POLITIQUE

Atteint de la maladie d'Alzheimer, il pourra voter

24/03/2014 09:37 EDT | Actualisé 24/05/2014 05:12 EDT
AFP via Getty Images
A woman, suffering from Alzheimer's desease, holds the hand of a relative on March 18, 2011 in a retirement house in Angervilliers, eastern France. AFP PHOTO / SEBASTIEN BOZON (Photo credit should read SEBASTIEN BOZON/AFP/Getty Images)

Une citoyenne de la Rive-Sud de Québec déplore que des résidents d'un Centre d'hébergement et de soins de longue durée (CHSLD) de la Beauce puissent voter, alors que la majorité d'entre eux n'ont pas les capacités pour s'informer durant la campagne électorale et voter de façon éclairée.

Anne-Marie Nadeau, dont le mari fréquente le CHSLD de Nouvelle-Beauce à Sainte-Hénédine, s'inquiète de la validité du résultat du scrutin du 7 avril prochain.

Mme Nadeau raconte que son époux, qui souffre de la maladie d'Alzheimer, n'a pas toutes ses facultés, mais qu'il pourra néanmoins exercer son devoir de citoyen. Le vote aura lieu mardi au CHSLD de Nouvelle-Beauce.

Mme Nadeau affirme qu'aux dernières élections provinciales, son mari a voté. Même si elle est sa tutrice, elle n'était même pas au courant qu'il avait pu exercer son droit de vote. Mme Nadeau raconte avoir appris par hasard que son époux avait voté.

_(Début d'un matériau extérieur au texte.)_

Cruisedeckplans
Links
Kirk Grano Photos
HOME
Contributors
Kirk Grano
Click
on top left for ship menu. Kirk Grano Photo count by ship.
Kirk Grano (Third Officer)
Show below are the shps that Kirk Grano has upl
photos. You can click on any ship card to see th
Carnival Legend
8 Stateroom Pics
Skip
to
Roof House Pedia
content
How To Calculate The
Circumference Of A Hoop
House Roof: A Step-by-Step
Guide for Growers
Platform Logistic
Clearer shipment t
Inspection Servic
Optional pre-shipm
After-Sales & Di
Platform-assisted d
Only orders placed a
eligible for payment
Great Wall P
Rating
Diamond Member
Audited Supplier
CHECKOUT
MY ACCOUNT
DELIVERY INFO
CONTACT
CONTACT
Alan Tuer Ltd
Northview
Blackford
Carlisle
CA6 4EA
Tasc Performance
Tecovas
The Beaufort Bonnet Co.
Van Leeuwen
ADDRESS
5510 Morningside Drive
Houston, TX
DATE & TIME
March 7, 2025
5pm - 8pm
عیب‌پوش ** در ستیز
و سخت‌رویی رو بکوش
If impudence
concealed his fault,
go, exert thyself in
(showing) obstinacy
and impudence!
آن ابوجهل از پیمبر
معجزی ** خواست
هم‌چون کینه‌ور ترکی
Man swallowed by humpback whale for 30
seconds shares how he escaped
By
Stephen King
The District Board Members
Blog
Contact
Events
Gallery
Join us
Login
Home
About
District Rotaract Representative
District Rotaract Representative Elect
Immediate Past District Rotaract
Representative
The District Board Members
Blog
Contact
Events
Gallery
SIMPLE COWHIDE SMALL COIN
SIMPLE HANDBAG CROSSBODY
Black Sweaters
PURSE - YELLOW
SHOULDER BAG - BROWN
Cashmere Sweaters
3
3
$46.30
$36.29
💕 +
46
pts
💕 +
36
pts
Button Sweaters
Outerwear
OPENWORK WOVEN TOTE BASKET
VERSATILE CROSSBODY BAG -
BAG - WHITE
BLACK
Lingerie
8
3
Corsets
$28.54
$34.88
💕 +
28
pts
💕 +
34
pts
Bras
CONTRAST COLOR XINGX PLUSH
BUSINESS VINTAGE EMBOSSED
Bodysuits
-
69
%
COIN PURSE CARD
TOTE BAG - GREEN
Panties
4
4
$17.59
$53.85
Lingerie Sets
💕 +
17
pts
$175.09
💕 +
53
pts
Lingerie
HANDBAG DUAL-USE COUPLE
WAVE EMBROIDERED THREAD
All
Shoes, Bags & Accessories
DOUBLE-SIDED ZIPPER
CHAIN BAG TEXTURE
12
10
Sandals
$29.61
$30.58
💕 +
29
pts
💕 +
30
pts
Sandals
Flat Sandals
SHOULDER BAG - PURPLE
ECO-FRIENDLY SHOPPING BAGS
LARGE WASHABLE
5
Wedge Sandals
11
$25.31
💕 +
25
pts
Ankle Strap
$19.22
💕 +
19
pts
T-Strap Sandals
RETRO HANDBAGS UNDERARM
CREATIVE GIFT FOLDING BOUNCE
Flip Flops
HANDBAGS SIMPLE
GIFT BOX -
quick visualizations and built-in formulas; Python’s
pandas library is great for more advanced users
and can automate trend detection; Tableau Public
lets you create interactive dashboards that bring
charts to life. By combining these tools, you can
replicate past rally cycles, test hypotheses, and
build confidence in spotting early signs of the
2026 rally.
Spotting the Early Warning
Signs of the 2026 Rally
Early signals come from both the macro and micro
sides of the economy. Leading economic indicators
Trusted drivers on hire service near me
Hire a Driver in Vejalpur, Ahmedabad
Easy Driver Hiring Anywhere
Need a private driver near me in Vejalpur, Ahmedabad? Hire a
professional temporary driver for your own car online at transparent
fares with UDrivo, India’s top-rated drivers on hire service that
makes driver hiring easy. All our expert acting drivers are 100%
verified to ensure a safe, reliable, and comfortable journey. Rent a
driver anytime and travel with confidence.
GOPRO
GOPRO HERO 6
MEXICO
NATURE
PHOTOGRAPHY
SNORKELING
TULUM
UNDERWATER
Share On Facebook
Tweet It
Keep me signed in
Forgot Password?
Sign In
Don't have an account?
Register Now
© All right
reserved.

Pourtant, dit-elle, son mari ne la reconnaît pas toujours. De plus, il est incapable d'écrire son nom et de se nourrir tout le temps de façon autonome 

Anne-Marie Nadeau fait valoir qu'une quarantaine de patients vivent en permanence au CHSLD de la Nouvelle-Beauce et que la grande majorité d'entre eux n'ont pas les capacités pour voter de manière consciencieuse. Elle parle de cas « très lourds ».

« Il y en a qui ne parlent plus du tout. Il y a une madame qui est paralysée, qui est toujours dans la même position », dit-elle.

« Le droit de vote, c'est précieux »

Du côté du Directeur général des élections du Québec (DGEQ), on affirme que la priorité est de garantir le droit de vote.

« De notre point de vue à nous [...], le droit de vote, c'est précieux et le premier principe, c'est l'accès au vote. L'exception, c'est de ne pas voter. La loi nous oblige, dans un certain nombre d'établissements d'hébergement, à aller installer des bureaux de vote et si on ne le faisait pas, on ne serait pas conforme à la loi », explique Denis Dion, porte-parole du DGEQ.

Au besoin, le scrutateur peut décider qu'un électeur est inapte à voter, ajoute Denis Dion, une procédure qui ne semble cependant pas avoir été respectée au CHSLD de Nouvelle-Beauce aux dernières élections.

« Le scrutateur a le droit de poser des questions à la personne. Si la personne n'est pas capable de dire qui elle est et de donner son adresse, par exemple, il ne la fera pas voter. Les scrutateurs ont la responsabilité de vérifier que l'électeur se souvient qu'il existe », dit M. Dion.

Anne-Marie Nadeau dit ne pas être rassurée par les propos du DGEQ. « On parle tellement de collusion et de malhonnêteté puis de ci et de ça, alors pourquoi aller faire voter des personnes qui ne sont pas conscientes, qui ne sont pas conséquentes de leurs actes? », s'interroge-t-elle.

Une réunion du personnel du CHSLD de Nouvelle-Beauce est prévue lundi après-midi à Sainte-Hénédine.

Anne-Marie Nadeau a l'intention de s'y rendre afin de demander des explications sur la procédure et l'évaluation qui est faite des patients avant de déterminer s'ils sont aptes ou non à voter.